Roger “Roddy” Browning and his wife, Aaron Browning, own the long-successful Flying Pig Pub & Kitchen in Oceanside and the newly opened TownHall Public House in Vista. Roddy said Kleinman has been their “all-around everything guy” — bartender, manager, server, host — at Flying Pig for the past six years.
Intrigued by Kleinman’s proposal, the Brownings signed on as his business partners. Now the trio’s long-in-the-works project, Bantam’s Roost Public House, will open Monday, Oct. 14, in the Square at Bressi Ranch.

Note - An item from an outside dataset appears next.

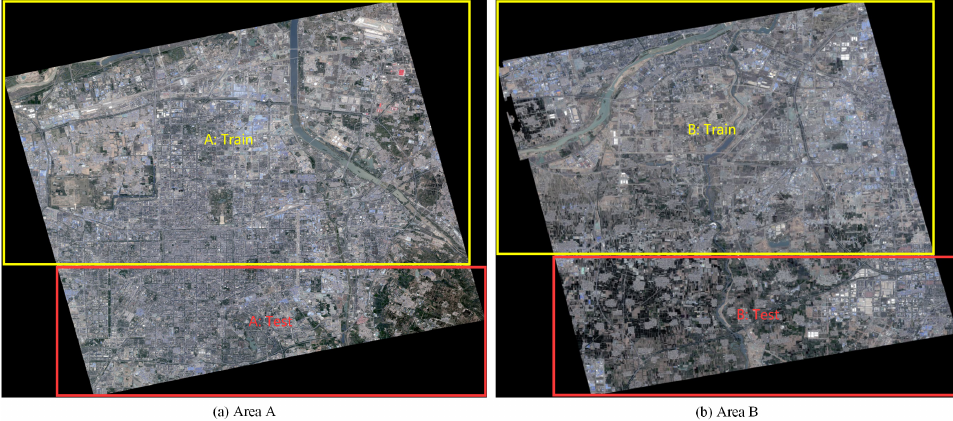
Figure 8. Road extraction dataset of Huawei Cloud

Bantam’s Roost is is a pub serving affordably priced beers on tap, wines by the glass, custom cocktails and a menu of appetizers, sides, salads, bowls, burgers, sandwiches and desserts with pretty much everything priced at $12 or less. The 2,175-square-foot restaurant has seating for 26 inside and 48 on the covered patio.
Bantam’s Roost is named after the chicken coop once owned by former first lady Eleanor Roosevelt at the family estate in Hyde Park, N.Y. Aaron’s grandmother grew up near Hyde Park and often had tea at the Roosevelt home. When Mrs. Roosevelt decided to get rid of her coop, she offered it to Aaron’s grandmother, whose husband turned it into an art studio that he named “Bantam’s Roost.” A bantam is a small species of rooster.

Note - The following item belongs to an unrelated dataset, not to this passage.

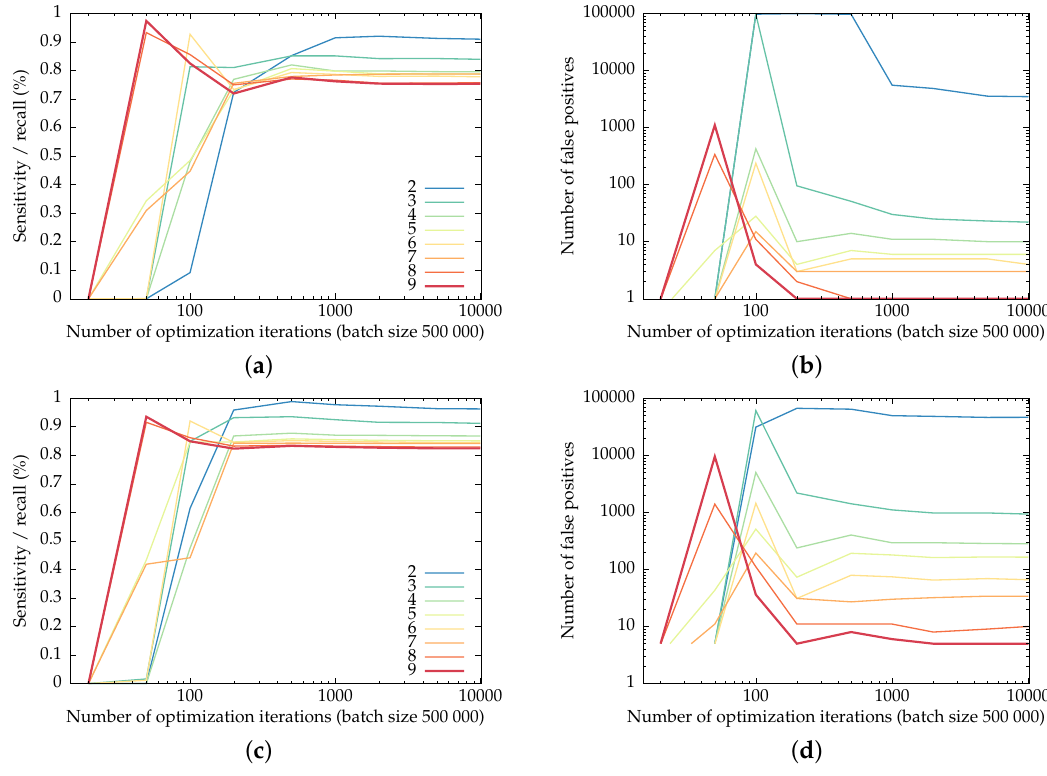
Figure 10. Recall of the checkerboard corners (the fraction of corners detected as such) and the number of false positives in the uEye and GoPro datasets for networks with varying spatial support radii, as a function of the training iterations. ( a ) and ( b ): recall and false positives for the uEye dataset, ( c ) and ( d ): recall and false positives for the GoPro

Like the Brownings’ other restaurants, Bantam’s Roost is decorated with a mix of modern and rustic, farm-inspired decor. Contractor John Wright built the 14-seat bar with reclaimed wood from a circa 1920s barn in Missouri and created the beer tap system in a wall sink from a 1940s-era elementary-school bathroom from Wildomar. The framed antique photos of chickens on the walls were found by Aaron’s mother at a vintage flea market in Arizona and Roddy created indoor light fixtures from old incubator lamps used in chick hatcheries.
Besides his many years working as a bartender, Kleinman also worked locally as a beer distributor, so he is carefully cultivating the Roost’s 14-tap rotating beer program. The opening lineup includes some Flying Pig favorites, like North Coast Brewing’s Old Rasputin stout, and a mix of local and regional beers, including brews by Burgeon, Ogopogo, Topa Topa, Societé, Boss and Lost Abbey. Pours will range from $6 to $7.25. There are also 10 wines by the glass priced under $10; eight custom cocktails priced at $10.50 each; and 50 brands of whiskey. Over the time, the number of wines and whiskeys offered at the Roost will expand.

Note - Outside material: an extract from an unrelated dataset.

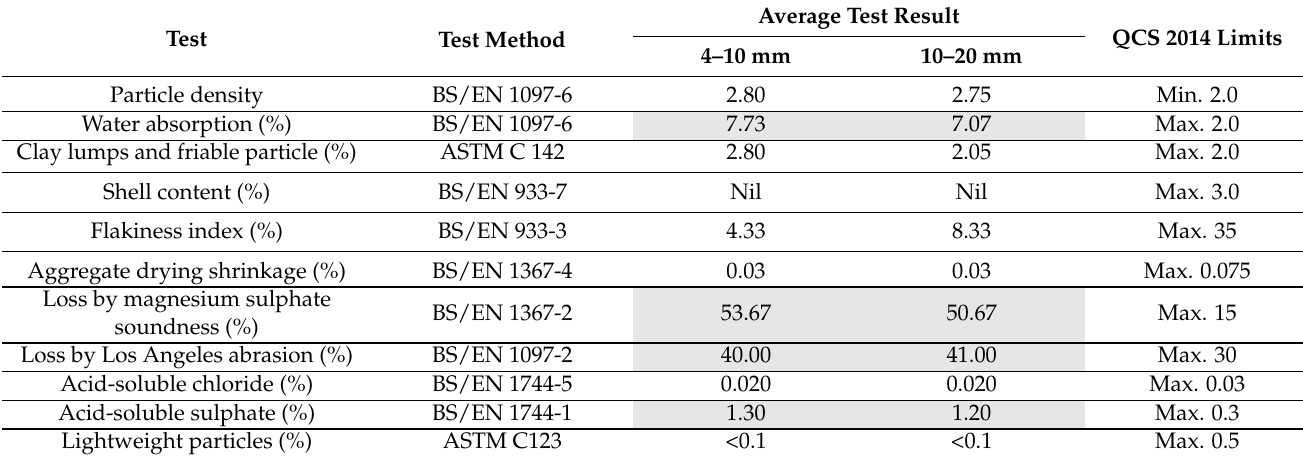
Table 3. Comparison between the properties of TBM muck and QCS 2014 (specifications of concrete coarse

Consulting chef Mario Moser, who now runs the kitchen full time at TownHall Public House, developed the Southern-inspired Roost menu. Signature items include Mama Belle’s green chili pork stew, based on a recipe by Aaron’s mother, priced at $5.25; an Angus burger with fries or salad for $11.90; pulled pork and cornmeal fried chicken sandwiches, both with fries or salad, for $9.75 each; banana pudding and beignet desserts, for $8 each; and Southern sides like pecan-glazed sweet potatoes, mashed potatoes, mac ‘n’ cheese and collard greens for $3.95 each. The highest-priced item, at $15.90, is the Angus beef steak bowl with brown rice, kale, Brussels sprouts and home fries.
Service will be a mix of walk-up counter and “continued” service, meaning customers initially place their order at the counter for food and drinks and receive a table number. Then, food runners with hand-held point-of-sale systems can take follow-up orders table-side for additional food and drinks.
Bantam’s Roost is the second restaurant the Brownings have opened in less than a month. In September, they re-branded their Flying Pig location in Vista as the TownHall Public House with a new look, more casual menu and lower prices. They hadn’t imagined that project would collide with the delayed opening of Bantam’s Roost, but Aaron said it was meant to be. Last month, chef Moser returned to the company after a year away in Colorado and his cooking finesse is what put Flying Pig on the map in 2011.
“The universe was aligned for all of this to happen right now, with Mario combing back in. It’s been a whole team effort to make this happen,” she said.
Bantam’s Roost Public House
Hours: Opening day is Oct. 14; 11 a.m. to close
Where: The Square at Bressi Ranch, 2628 Gateway Road, Suite 120, Carlsbad.